🚀 Designing a Model Predictive Controller for a Buck Converter in MATLAB/Simulink

🔧 Step 1: Buck Converter Design Parameters

Before building the simulation model, we first need to define and calculate several key parameters for the buck converter:

• Input voltage

• Output voltage

• Switching frequency

• Inductor current ripple

• Capacitor voltage ripple

• Load resistance

Using standard equations:

• Inductance (L) is calculated based on ripple current and switching specs.

• Capacitance (C) is calculated based on output voltage ripple.

• Load resistance (R) and duty cycle (D) are also derived from the voltage levels.

These values are used to set up the base hardware model in Simulink.

🛠️ Step 2: Simulink Model Setup

Once the values are calculated, the Simulink model is constructed using:

• DC Voltage Source

• IGBT Switch and Diode

• Inductor (L), Capacitor (C), and Load Resistor (R)

This model represents the physical buck converter where the IGBT is controlled using a pulse-width modulated signal influenced by the duty cycle.

🧪 Step 3: Collecting System Data for MPC

To design the MPC, we need to create a linear model (transfer function) of the buck converter. This involves:

• Applying the calculated duty cycle as input

• Measuring the output voltage as output

• Storing this input-output data using To Workspace blocks

🧮 Step 4: System Identification

The input-output data is used within MATLAB's System Identification Toolbox:

1. Load time-domain data for both input (duty cycle) and output (voltage).

2. Define simulation start time and sample time.

3. Use the toolbox to estimate the transfer function that models the plant dynamics.

This transfer function is then exported for use in MPC design.

📐 Step 5: MPC Block Design and Integration

Using the transfer function:

• Open a new Simulink model and search for the MPC Controller block.

• Configure the Linear Time Invariant (LTI) System using numerator and denominator of the transfer function.

• Connect the MPC block to the plant model.

• Define:

  • Reference command (e.g., 50V)

  • Disturbance input (set to 0 in this example)

This setup allows the MPC block to predict the system behavior and adjust the control signal accordingly.

📊 Step 6: Simulation and Validation

With everything in place:

• Simulate the system with a 70V input and verify that the output voltage settles at 50V, as expected.

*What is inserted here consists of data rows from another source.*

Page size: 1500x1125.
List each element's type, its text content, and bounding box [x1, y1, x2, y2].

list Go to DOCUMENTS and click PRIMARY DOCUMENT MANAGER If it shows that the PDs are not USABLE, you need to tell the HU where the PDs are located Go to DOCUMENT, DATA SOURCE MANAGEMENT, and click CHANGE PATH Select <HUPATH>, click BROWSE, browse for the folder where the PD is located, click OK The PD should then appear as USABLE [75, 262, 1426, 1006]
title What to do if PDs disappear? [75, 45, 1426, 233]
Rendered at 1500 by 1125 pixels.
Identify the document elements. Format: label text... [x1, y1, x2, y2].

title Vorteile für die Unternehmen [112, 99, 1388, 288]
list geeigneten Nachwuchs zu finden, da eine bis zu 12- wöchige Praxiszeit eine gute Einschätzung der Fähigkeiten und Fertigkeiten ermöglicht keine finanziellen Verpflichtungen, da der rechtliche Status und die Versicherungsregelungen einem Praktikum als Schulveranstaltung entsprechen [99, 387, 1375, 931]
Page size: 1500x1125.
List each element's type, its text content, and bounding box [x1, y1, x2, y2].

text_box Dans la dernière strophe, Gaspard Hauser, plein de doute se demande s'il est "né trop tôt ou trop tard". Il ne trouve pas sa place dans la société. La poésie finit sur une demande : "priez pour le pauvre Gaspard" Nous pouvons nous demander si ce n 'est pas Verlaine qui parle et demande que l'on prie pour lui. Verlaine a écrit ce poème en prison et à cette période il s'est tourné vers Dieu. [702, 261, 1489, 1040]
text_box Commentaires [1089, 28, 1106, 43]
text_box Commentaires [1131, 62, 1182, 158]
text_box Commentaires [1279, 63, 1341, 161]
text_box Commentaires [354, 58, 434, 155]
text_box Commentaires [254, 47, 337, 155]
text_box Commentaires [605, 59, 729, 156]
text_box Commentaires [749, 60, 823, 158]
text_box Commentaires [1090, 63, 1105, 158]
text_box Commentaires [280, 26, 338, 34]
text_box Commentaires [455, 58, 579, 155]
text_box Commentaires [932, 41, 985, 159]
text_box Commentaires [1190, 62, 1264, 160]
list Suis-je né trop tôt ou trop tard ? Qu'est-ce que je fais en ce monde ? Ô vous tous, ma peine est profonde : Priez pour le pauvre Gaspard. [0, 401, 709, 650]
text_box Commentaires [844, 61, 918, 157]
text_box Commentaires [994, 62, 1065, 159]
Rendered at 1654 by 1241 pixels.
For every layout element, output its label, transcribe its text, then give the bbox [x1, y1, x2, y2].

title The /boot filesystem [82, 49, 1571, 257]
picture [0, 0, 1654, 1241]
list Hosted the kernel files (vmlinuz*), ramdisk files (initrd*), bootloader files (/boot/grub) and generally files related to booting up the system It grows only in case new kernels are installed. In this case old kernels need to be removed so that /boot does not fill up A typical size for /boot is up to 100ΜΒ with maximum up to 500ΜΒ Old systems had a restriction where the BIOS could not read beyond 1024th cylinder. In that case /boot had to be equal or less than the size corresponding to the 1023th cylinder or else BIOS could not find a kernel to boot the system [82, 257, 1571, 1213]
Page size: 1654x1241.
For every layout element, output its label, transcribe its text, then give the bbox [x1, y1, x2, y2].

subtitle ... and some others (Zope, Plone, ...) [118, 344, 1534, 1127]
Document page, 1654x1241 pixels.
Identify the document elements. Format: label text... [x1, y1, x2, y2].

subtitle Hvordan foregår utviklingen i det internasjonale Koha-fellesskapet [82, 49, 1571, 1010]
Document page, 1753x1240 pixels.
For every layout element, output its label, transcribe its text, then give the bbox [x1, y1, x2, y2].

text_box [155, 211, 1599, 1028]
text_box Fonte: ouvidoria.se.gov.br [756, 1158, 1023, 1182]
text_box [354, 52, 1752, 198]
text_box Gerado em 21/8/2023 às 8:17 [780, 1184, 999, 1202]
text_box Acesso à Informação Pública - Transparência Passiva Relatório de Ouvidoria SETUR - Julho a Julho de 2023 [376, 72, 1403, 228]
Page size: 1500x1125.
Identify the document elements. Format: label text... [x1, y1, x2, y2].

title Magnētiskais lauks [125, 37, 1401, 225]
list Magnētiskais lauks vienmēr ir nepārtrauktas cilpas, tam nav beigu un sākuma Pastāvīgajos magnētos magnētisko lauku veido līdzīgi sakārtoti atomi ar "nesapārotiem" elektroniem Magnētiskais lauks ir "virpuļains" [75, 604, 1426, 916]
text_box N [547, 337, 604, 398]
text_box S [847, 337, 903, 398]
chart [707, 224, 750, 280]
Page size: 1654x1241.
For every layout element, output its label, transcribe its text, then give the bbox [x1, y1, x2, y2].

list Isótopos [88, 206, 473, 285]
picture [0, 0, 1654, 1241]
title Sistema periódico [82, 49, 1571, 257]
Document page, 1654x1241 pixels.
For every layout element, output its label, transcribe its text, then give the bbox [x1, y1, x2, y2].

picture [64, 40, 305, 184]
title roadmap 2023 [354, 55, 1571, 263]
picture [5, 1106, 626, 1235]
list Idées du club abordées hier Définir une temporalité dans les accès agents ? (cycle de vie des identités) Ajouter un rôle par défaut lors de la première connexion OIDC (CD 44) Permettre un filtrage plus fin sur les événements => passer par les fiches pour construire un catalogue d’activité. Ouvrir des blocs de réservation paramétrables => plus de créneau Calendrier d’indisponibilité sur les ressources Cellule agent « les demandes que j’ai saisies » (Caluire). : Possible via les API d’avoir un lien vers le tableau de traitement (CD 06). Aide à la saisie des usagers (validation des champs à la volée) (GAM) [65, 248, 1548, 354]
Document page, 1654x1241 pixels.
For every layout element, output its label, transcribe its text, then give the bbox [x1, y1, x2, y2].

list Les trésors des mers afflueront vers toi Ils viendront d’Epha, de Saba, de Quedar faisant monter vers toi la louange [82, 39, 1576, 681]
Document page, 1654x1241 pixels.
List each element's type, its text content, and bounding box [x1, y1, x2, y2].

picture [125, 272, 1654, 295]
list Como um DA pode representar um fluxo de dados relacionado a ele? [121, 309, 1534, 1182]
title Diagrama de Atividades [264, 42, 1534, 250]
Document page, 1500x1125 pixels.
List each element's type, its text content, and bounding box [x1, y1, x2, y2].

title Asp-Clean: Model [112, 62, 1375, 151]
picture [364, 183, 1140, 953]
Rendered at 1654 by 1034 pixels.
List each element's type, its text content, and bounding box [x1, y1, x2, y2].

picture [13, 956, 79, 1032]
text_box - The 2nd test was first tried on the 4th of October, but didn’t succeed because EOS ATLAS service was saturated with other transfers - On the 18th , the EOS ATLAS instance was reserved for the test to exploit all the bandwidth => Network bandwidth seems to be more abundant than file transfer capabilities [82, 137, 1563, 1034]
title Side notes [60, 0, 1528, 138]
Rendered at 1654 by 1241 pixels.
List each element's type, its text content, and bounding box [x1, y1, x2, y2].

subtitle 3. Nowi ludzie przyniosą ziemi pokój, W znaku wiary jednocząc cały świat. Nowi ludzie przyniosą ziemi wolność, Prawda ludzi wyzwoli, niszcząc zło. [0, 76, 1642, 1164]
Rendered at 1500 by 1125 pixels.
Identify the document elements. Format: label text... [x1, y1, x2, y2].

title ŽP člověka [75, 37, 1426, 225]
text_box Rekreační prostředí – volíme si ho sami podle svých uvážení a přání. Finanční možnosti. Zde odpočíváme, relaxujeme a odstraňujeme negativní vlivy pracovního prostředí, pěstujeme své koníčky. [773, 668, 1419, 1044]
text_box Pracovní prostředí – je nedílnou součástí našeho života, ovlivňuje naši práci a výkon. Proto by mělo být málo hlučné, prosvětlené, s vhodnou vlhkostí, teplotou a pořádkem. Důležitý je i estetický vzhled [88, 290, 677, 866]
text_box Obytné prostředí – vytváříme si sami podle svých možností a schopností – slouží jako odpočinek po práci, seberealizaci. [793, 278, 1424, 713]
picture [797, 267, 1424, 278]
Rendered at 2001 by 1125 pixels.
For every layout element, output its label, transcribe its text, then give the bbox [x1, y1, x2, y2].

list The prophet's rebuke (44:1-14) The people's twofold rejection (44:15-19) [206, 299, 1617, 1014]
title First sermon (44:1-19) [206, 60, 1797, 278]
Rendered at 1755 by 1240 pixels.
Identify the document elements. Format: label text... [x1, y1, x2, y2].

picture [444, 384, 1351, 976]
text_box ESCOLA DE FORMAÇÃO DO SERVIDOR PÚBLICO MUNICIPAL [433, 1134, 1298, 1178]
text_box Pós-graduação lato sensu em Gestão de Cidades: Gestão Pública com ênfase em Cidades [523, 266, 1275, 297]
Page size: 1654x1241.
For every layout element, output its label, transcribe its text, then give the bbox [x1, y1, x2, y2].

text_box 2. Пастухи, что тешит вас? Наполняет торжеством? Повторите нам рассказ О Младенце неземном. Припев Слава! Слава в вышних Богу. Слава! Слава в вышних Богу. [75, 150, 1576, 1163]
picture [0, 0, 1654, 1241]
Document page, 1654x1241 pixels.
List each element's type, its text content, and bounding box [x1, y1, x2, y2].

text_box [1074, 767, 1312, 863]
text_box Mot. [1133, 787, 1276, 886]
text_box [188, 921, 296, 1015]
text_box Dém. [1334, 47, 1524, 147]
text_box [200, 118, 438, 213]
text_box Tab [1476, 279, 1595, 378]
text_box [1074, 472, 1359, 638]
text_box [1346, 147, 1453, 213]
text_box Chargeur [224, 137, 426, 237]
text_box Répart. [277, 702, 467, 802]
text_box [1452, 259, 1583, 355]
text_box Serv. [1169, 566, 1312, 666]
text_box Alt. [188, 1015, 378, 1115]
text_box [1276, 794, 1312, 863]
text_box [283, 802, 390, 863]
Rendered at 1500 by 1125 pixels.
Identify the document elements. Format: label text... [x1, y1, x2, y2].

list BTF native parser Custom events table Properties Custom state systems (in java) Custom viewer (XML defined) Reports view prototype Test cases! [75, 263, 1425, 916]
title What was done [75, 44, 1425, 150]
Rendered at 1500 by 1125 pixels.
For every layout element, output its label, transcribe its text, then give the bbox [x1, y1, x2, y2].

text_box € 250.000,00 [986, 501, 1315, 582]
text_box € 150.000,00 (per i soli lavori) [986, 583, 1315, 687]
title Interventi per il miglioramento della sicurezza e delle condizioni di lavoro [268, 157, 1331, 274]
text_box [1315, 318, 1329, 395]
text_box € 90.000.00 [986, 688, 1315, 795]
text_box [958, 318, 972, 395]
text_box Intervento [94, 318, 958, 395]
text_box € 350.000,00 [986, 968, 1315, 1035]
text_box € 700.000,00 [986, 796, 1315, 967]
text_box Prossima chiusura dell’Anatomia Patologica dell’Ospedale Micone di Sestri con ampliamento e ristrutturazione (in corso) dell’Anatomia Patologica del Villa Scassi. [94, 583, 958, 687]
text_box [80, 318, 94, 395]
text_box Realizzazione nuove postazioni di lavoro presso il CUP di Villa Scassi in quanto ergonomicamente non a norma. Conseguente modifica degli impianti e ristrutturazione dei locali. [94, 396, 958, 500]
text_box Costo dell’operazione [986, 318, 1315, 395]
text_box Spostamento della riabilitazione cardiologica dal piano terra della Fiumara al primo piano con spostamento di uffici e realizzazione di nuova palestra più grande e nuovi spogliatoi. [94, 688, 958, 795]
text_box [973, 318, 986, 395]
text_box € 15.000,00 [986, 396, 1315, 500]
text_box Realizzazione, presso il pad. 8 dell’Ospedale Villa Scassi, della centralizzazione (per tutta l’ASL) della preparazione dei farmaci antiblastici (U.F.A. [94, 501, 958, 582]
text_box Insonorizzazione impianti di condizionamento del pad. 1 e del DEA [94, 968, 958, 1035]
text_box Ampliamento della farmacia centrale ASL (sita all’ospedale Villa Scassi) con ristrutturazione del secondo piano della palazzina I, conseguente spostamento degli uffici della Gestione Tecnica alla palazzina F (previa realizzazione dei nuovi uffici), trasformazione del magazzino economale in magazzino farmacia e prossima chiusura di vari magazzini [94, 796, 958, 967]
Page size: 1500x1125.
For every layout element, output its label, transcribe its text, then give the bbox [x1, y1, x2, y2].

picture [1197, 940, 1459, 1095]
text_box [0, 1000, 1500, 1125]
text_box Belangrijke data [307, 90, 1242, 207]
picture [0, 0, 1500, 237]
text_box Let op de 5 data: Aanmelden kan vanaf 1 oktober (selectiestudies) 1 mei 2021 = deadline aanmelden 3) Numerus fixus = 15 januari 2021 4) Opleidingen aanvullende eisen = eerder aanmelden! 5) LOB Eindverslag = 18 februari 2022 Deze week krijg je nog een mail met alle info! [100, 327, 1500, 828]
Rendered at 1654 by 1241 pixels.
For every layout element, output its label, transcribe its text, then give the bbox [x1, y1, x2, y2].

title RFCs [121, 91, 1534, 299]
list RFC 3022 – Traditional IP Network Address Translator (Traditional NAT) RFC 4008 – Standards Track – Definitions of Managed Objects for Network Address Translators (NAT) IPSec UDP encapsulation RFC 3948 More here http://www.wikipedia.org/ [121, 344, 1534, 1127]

• Perform a step change in the reference voltage (from 50V to 40V at 0.5 seconds) to test dynamic performance.

• The MPC successfully adjusts the duty cycle to bring the output voltage to the new reference of 40V.

The results show that the MPC tracks the reference command accurately, even with changes in desired output.

✅ Conclusion

This project demonstrates how to design a Model Predictive Controller for a buck converter using MATLAB and Simulink. From hardware modeling to data-driven system identification and real-time controller design, this workflow ensures that the buck converter responds effectively to both steady-state and dynamic voltage requirements.